(Data entries)
>> start
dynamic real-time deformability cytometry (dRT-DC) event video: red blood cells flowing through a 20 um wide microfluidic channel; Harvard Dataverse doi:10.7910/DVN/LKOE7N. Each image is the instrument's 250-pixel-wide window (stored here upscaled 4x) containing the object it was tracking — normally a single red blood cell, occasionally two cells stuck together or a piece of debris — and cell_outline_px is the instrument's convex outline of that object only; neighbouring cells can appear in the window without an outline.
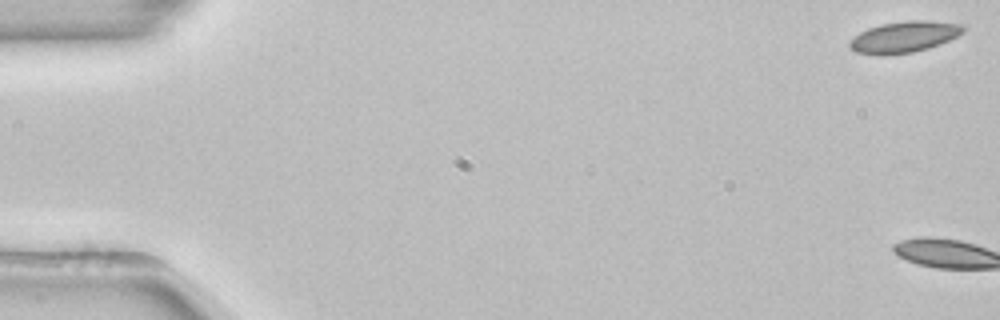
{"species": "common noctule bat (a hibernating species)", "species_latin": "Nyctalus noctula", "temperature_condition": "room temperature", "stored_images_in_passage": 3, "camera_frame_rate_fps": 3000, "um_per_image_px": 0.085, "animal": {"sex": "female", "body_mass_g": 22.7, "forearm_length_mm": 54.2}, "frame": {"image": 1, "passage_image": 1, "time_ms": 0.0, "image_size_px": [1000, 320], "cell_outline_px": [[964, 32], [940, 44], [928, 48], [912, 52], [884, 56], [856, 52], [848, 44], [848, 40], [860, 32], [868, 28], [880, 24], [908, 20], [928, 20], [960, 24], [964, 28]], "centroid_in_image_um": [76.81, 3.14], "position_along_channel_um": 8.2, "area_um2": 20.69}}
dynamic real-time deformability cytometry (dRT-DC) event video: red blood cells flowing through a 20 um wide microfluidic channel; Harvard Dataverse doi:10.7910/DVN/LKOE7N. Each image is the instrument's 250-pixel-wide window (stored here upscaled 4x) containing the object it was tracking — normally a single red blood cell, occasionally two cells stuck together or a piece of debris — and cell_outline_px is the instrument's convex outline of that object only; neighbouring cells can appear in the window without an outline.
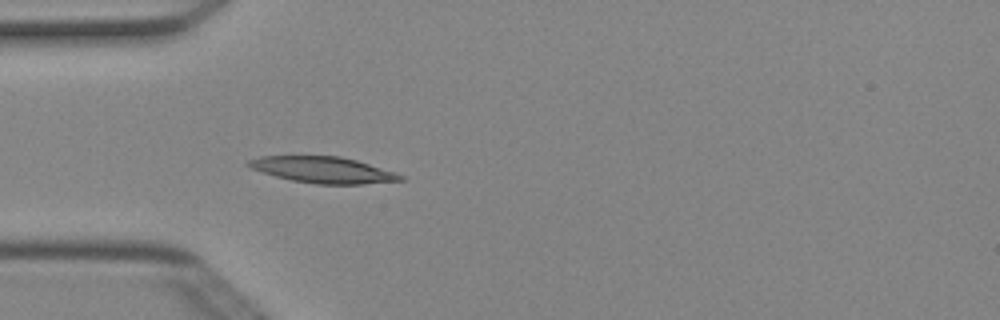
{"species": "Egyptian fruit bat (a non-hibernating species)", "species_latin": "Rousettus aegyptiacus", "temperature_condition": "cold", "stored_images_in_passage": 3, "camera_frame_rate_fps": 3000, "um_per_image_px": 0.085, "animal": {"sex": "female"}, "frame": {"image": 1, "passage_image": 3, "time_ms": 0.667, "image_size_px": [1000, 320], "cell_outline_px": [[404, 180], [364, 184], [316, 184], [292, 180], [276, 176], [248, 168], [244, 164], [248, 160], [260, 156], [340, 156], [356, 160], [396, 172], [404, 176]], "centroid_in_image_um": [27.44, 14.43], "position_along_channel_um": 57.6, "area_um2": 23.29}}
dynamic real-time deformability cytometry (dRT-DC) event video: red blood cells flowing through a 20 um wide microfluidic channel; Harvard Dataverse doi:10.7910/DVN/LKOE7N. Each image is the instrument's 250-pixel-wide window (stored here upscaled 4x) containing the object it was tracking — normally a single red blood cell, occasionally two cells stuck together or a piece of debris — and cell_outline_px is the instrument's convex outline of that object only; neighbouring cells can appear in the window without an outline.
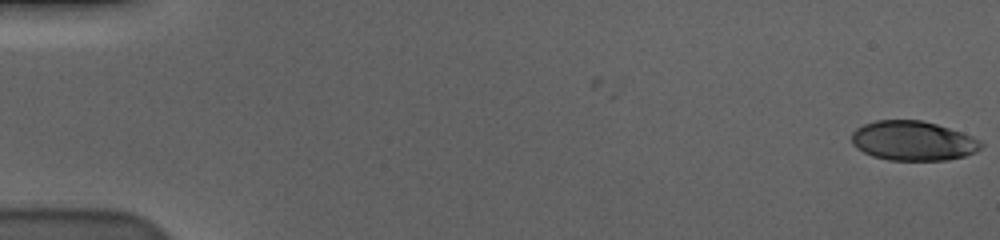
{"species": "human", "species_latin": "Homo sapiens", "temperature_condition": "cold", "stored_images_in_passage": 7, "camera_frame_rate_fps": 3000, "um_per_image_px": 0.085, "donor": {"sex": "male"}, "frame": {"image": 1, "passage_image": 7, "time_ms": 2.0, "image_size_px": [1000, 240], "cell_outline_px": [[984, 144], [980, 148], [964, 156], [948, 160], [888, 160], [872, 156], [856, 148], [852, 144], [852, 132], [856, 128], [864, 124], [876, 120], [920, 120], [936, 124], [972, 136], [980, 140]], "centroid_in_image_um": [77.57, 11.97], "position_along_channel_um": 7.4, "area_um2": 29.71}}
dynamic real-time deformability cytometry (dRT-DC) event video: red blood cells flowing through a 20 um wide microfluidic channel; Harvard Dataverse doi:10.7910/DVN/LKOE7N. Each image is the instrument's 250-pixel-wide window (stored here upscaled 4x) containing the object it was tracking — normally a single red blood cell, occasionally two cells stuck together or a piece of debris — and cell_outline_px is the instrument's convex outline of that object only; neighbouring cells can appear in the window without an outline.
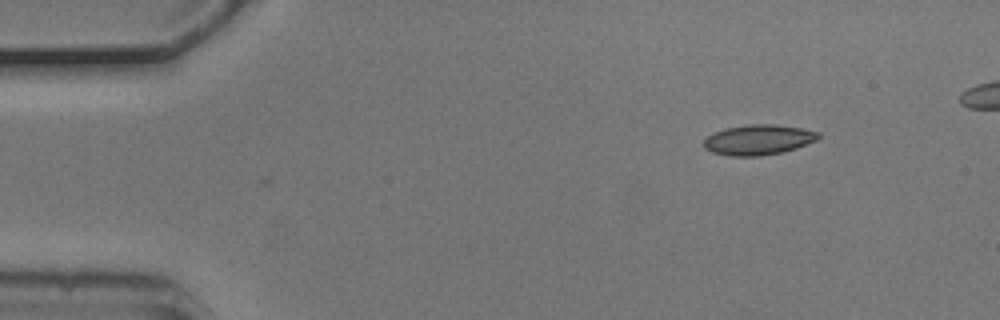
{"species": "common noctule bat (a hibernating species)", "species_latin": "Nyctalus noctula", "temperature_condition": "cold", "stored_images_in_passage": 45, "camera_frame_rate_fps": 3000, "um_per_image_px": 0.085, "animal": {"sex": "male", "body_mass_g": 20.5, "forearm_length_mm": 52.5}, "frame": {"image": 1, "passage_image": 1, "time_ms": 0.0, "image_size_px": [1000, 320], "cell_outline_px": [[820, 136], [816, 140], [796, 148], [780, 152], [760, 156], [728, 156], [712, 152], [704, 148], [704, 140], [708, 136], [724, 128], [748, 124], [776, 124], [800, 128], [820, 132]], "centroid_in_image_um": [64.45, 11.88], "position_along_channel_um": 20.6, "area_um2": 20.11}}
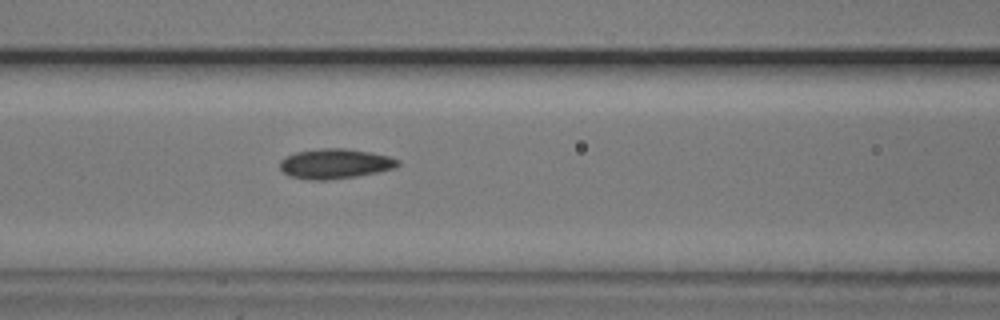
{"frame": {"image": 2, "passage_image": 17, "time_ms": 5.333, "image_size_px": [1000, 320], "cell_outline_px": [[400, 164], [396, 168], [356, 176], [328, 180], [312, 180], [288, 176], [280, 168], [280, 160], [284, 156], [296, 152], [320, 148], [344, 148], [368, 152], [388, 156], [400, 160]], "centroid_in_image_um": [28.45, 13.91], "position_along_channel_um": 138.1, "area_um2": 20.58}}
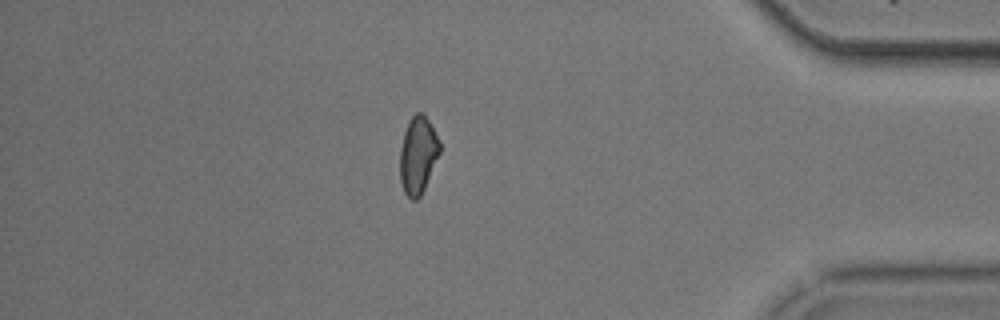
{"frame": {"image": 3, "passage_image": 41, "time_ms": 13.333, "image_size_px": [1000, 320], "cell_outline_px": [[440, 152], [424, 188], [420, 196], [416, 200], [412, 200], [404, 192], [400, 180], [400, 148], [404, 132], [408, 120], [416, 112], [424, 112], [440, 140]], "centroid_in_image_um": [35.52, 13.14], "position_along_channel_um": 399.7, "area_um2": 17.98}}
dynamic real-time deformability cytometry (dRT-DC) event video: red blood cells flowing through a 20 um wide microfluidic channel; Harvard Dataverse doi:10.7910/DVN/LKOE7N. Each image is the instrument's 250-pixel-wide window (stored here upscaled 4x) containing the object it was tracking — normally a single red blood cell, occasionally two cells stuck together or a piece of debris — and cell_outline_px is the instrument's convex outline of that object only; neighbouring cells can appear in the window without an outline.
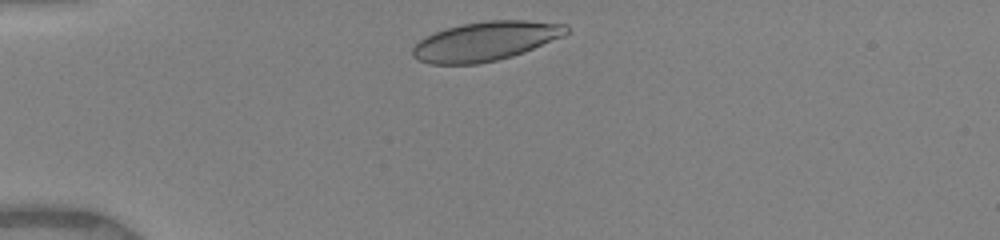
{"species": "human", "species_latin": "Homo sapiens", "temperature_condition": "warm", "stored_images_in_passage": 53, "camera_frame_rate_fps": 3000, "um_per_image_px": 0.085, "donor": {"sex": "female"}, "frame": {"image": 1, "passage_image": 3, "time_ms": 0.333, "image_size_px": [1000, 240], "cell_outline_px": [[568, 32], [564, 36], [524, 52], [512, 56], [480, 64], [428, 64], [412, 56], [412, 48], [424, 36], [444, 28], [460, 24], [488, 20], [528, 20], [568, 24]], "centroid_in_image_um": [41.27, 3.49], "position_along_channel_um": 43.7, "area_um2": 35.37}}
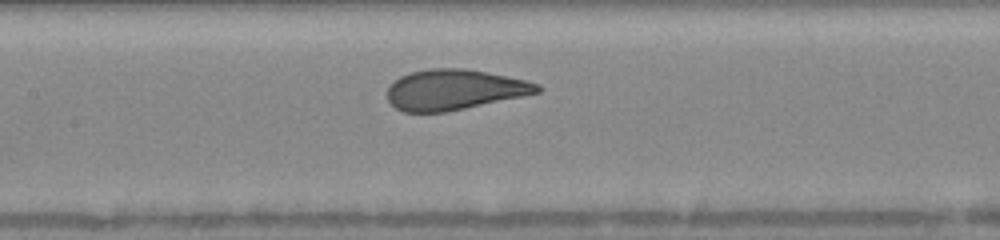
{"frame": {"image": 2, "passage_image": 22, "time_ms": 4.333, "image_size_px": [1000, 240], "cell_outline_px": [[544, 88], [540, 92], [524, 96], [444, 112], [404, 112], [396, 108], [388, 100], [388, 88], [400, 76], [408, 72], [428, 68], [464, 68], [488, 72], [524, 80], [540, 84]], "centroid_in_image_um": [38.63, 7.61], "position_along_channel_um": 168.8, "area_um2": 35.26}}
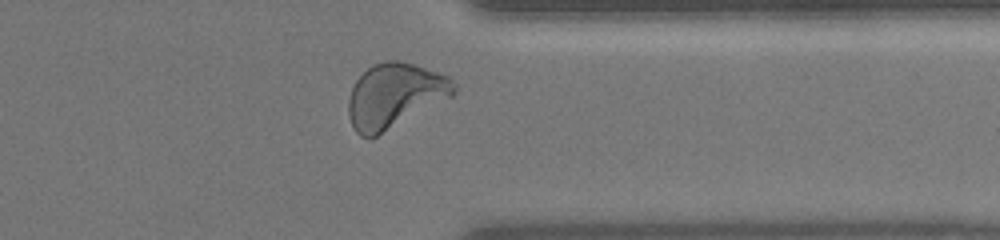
>> end
__Problem to work on__
Retype each record exactly as it stands, but do not include the pictures.

__Answer to the problem__
dynamic real-time deformability cytometry (dRT-DC) event video: red blood cells flowing through a 20 um wide microfluidic channel; Harvard Dataverse doi:10.7910/DVN/LKOE7N. Each image is the instrument's 250-pixel-wide window (stored here upscaled 4x) containing the object it was tracking — normally a single red blood cell, occasionally two cells stuck together or a piece of debris — and cell_outline_px is the instrument's convex outline of that object only; neighbouring cells can appear in the window without an outline.
{"species": "common noctule bat (a hibernating species)", "species_latin": "Nyctalus noctula", "temperature_condition": "room temperature", "stored_images_in_passage": 3, "camera_frame_rate_fps": 3000, "um_per_image_px": 0.085, "animal": {"sex": "female", "body_mass_g": 22.7, "forearm_length_mm": 54.2}, "frame": {"image": 1, "passage_image": 1, "time_ms": 0.0, "image_size_px": [1000, 320], "cell_outline_px": [[964, 32], [940, 44], [928, 48], [912, 52], [884, 56], [856, 52], [848, 44], [848, 40], [860, 32], [868, 28], [880, 24], [908, 20], [928, 20], [960, 24], [964, 28]], "centroid_in_image_um": [76.81, 3.14], "position_along_channel_um": 8.2, "area_um2": 20.69}}
dynamic real-time deformability cytometry (dRT-DC) event video: red blood cells flowing through a 20 um wide microfluidic channel; Harvard Dataverse doi:10.7910/DVN/LKOE7N. Each image is the instrument's 250-pixel-wide window (stored here upscaled 4x) containing the object it was tracking — normally a single red blood cell, occasionally two cells stuck together or a piece of debris — and cell_outline_px is the instrument's convex outline of that object only; neighbouring cells can appear in the window without an outline.
{"species": "Egyptian fruit bat (a non-hibernating species)", "species_latin": "Rousettus aegyptiacus", "temperature_condition": "cold", "stored_images_in_passage": 3, "camera_frame_rate_fps": 3000, "um_per_image_px": 0.085, "animal": {"sex": "female"}, "frame": {"image": 1, "passage_image": 3, "time_ms": 0.667, "image_size_px": [1000, 320], "cell_outline_px": [[404, 180], [364, 184], [316, 184], [292, 180], [276, 176], [248, 168], [244, 164], [248, 160], [260, 156], [340, 156], [356, 160], [396, 172], [404, 176]], "centroid_in_image_um": [27.44, 14.43], "position_along_channel_um": 57.6, "area_um2": 23.29}}
dynamic real-time deformability cytometry (dRT-DC) event video: red blood cells flowing through a 20 um wide microfluidic channel; Harvard Dataverse doi:10.7910/DVN/LKOE7N. Each image is the instrument's 250-pixel-wide window (stored here upscaled 4x) containing the object it was tracking — normally a single red blood cell, occasionally two cells stuck together or a piece of debris — and cell_outline_px is the instrument's convex outline of that object only; neighbouring cells can appear in the window without an outline.
{"species": "human", "species_latin": "Homo sapiens", "temperature_condition": "cold", "stored_images_in_passage": 7, "camera_frame_rate_fps": 3000, "um_per_image_px": 0.085, "donor": {"sex": "male"}, "frame": {"image": 1, "passage_image": 7, "time_ms": 2.0, "image_size_px": [1000, 240], "cell_outline_px": [[984, 144], [980, 148], [964, 156], [948, 160], [888, 160], [872, 156], [856, 148], [852, 144], [852, 132], [856, 128], [864, 124], [876, 120], [920, 120], [936, 124], [972, 136], [980, 140]], "centroid_in_image_um": [77.57, 11.97], "position_along_channel_um": 7.4, "area_um2": 29.71}}
dynamic real-time deformability cytometry (dRT-DC) event video: red blood cells flowing through a 20 um wide microfluidic channel; Harvard Dataverse doi:10.7910/DVN/LKOE7N. Each image is the instrument's 250-pixel-wide window (stored here upscaled 4x) containing the object it was tracking — normally a single red blood cell, occasionally two cells stuck together or a piece of debris — and cell_outline_px is the instrument's convex outline of that object only; neighbouring cells can appear in the window without an outline.
{"species": "common noctule bat (a hibernating species)", "species_latin": "Nyctalus noctula", "temperature_condition": "cold", "stored_images_in_passage": 45, "camera_frame_rate_fps": 3000, "um_per_image_px": 0.085, "animal": {"sex": "male", "body_mass_g": 20.5, "forearm_length_mm": 52.5}, "frame": {"image": 1, "passage_image": 1, "time_ms": 0.0, "image_size_px": [1000, 320], "cell_outline_px": [[820, 136], [816, 140], [796, 148], [780, 152], [760, 156], [728, 156], [712, 152], [704, 148], [704, 140], [708, 136], [724, 128], [748, 124], [776, 124], [800, 128], [820, 132]], "centroid_in_image_um": [64.45, 11.88], "position_along_channel_um": 20.6, "area_um2": 20.11}}
{"frame": {"image": 2, "passage_image": 17, "time_ms": 5.333, "image_size_px": [1000, 320], "cell_outline_px": [[400, 164], [396, 168], [356, 176], [328, 180], [312, 180], [288, 176], [280, 168], [280, 160], [284, 156], [296, 152], [320, 148], [344, 148], [368, 152], [388, 156], [400, 160]], "centroid_in_image_um": [28.45, 13.91], "position_along_channel_um": 138.1, "area_um2": 20.58}}
{"frame": {"image": 3, "passage_image": 41, "time_ms": 13.333, "image_size_px": [1000, 320], "cell_outline_px": [[440, 152], [424, 188], [420, 196], [416, 200], [412, 200], [404, 192], [400, 180], [400, 148], [404, 132], [408, 120], [416, 112], [424, 112], [440, 140]], "centroid_in_image_um": [35.52, 13.14], "position_along_channel_um": 399.7, "area_um2": 17.98}}
dynamic real-time deformability cytometry (dRT-DC) event video: red blood cells flowing through a 20 um wide microfluidic channel; Harvard Dataverse doi:10.7910/DVN/LKOE7N. Each image is the instrument's 250-pixel-wide window (stored here upscaled 4x) containing the object it was tracking — normally a single red blood cell, occasionally two cells stuck together or a piece of debris — and cell_outline_px is the instrument's convex outline of that object only; neighbouring cells can appear in the window without an outline.
{"species": "human", "species_latin": "Homo sapiens", "temperature_condition": "warm", "stored_images_in_passage": 53, "camera_frame_rate_fps": 3000, "um_per_image_px": 0.085, "donor": {"sex": "female"}, "frame": {"image": 1, "passage_image": 3, "time_ms": 0.333, "image_size_px": [1000, 240], "cell_outline_px": [[568, 32], [564, 36], [524, 52], [512, 56], [480, 64], [428, 64], [412, 56], [412, 48], [424, 36], [444, 28], [460, 24], [488, 20], [528, 20], [568, 24]], "centroid_in_image_um": [41.27, 3.49], "position_along_channel_um": 43.7, "area_um2": 35.37}}
{"frame": {"image": 2, "passage_image": 22, "time_ms": 4.333, "image_size_px": [1000, 240], "cell_outline_px": [[544, 88], [540, 92], [524, 96], [444, 112], [404, 112], [396, 108], [388, 100], [388, 88], [400, 76], [408, 72], [428, 68], [464, 68], [488, 72], [524, 80], [540, 84]], "centroid_in_image_um": [38.63, 7.61], "position_along_channel_um": 168.8, "area_um2": 35.26}}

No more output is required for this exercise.